Der aktuellen Geschichtsforschung ebenfalls nicht standhalten kann die heldenhafte Ausschmückung, mit der er seine Ankunft in Portugal ins beinahe Mythische zu erhöhen versucht: Seegefecht mit Piraten, Feuersbrunst auf der angegriffenen Galeasse, Untergang des Schiffes und Selbsterrettung an die nahe Küste, wo ihn genuesische Landsleute aufnehmen, dies alles entspringt vermutlich weitgehend seiner Fantasie. Die Wirklichkeit dürfte sehr viel weniger aufregend gewesen sein. Aber Kolumbus ist auf Wirkung bedacht. Er muss beeindrucken, wenn er das Geld für seine Expeditionen zusammenkriegen will.
In Portugal sieht man ihn nüchtern: Die Ratgeber des Königs halten Kolumbus für «einen großen Schwätzer, einen Fantasten und Träumer», wie der Hofchronist João de Barros notiert. Die Portugiesen suchen auf der Ostroute um Afrika herum einen Seeweg nach Indien, Kolumbus will es über die Westroute versuchen. Also wirbt er nun beim spanischen Königshaus für seine Pläne.
Dabei kommt ihm zugute, dass er von einer geheimen Weltkarte weiß, die Don Pedro, Bruder des portugiesischen Prinzen Heinrich des Seefahrers, 1428 aus Venedig nach Portugal brachte und auf der unter anderem das Kap der Guten Hoffnung und die Magellanstraße im Süden Südamerikas dargestellt sind. Die spanische Krone kennt jene Karte nicht, und diesen Umstand nutzt er für sich.
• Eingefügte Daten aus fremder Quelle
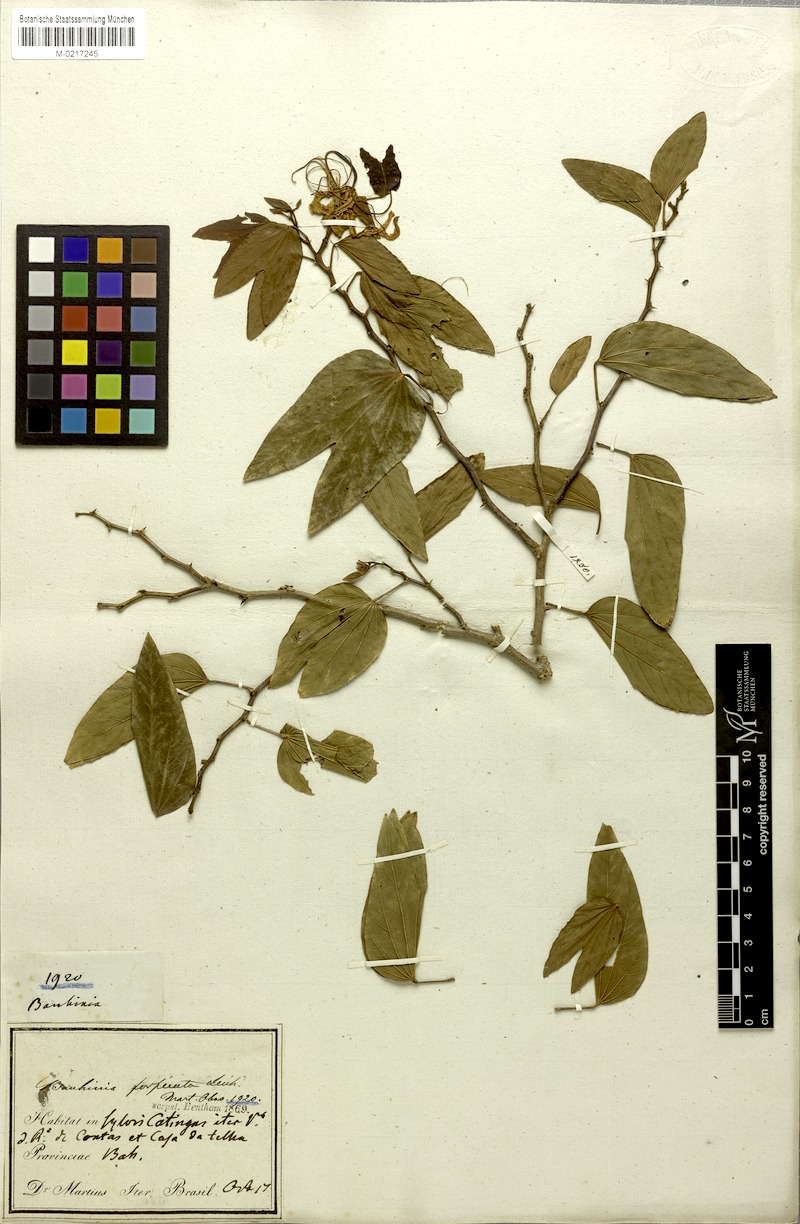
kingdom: Plantae
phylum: Tracheophyta
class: Magnoliopsida
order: Fabales
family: Fabaceae
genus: Bauhinia
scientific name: Bauhinia forficata
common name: Orchid tree
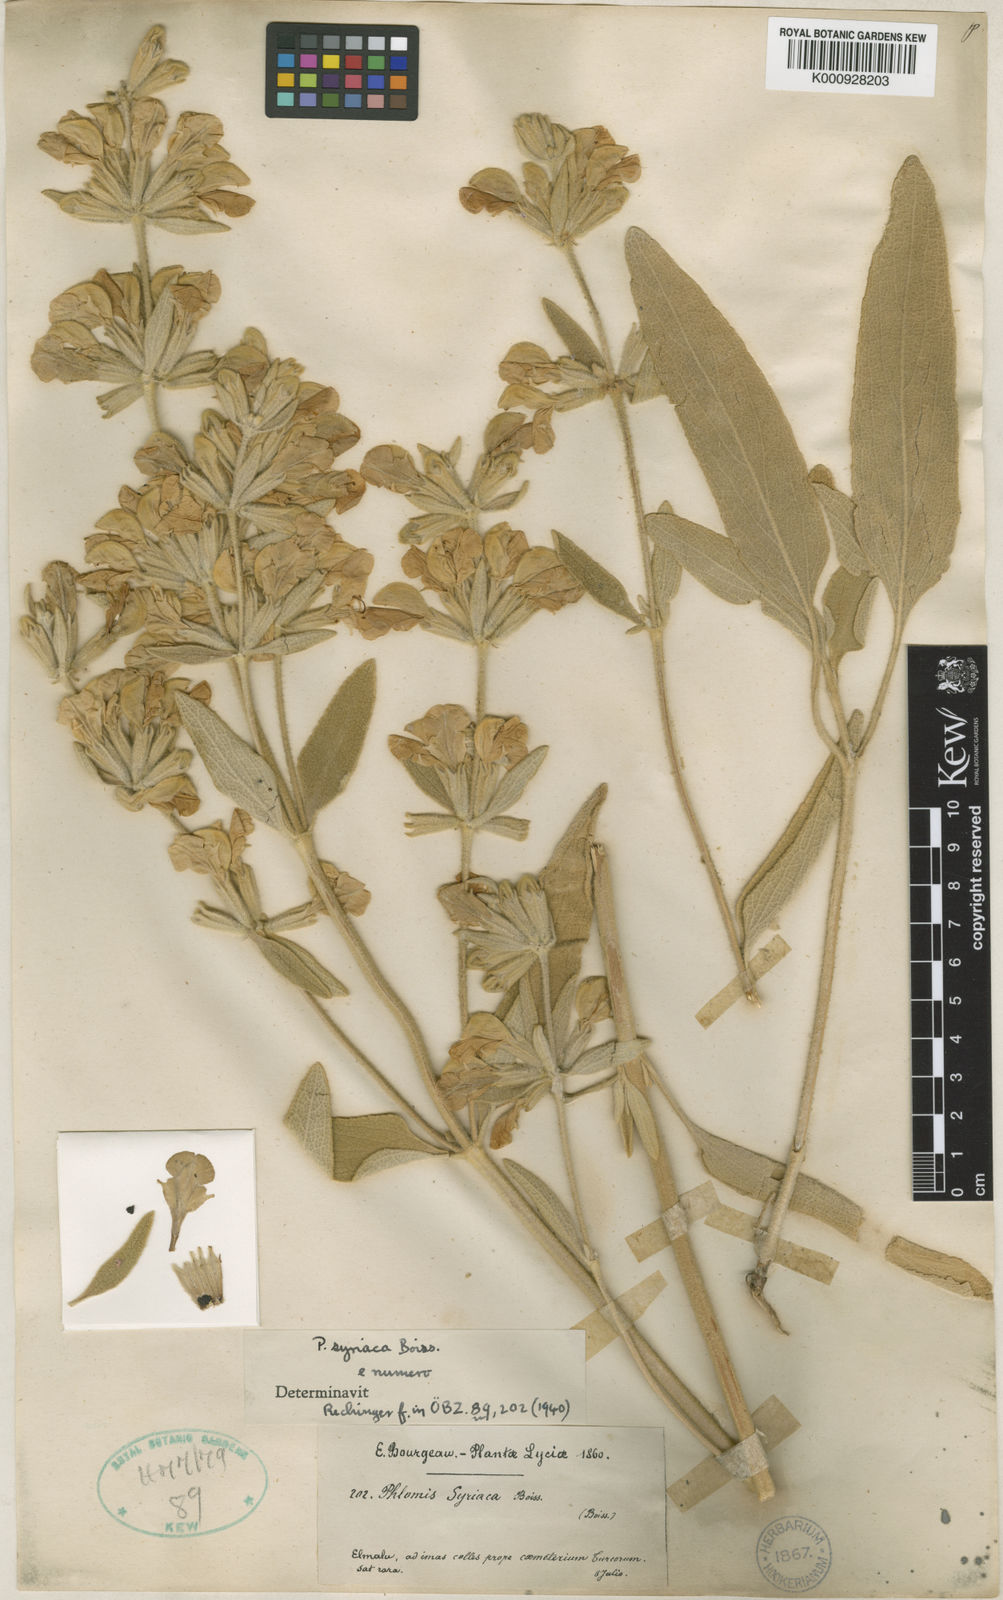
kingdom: Plantae
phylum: Tracheophyta
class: Magnoliopsida
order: Lamiales
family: Lamiaceae
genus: Phlomis
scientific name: Phlomis syriaca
Kolumbus steht unter Zeitdruck, denn die Ost­route ist die deutlich kürzere, aber fest in portugiesischer Hand. 1488 berichtet ihm zudem sein Bruder aus Portugal, dass es Bartolomeu Dias gelungen ist, das Kap der Guten Hoffnung zu umsegeln. Den Portugiesen steht damit der Seeweg nach Indien offen.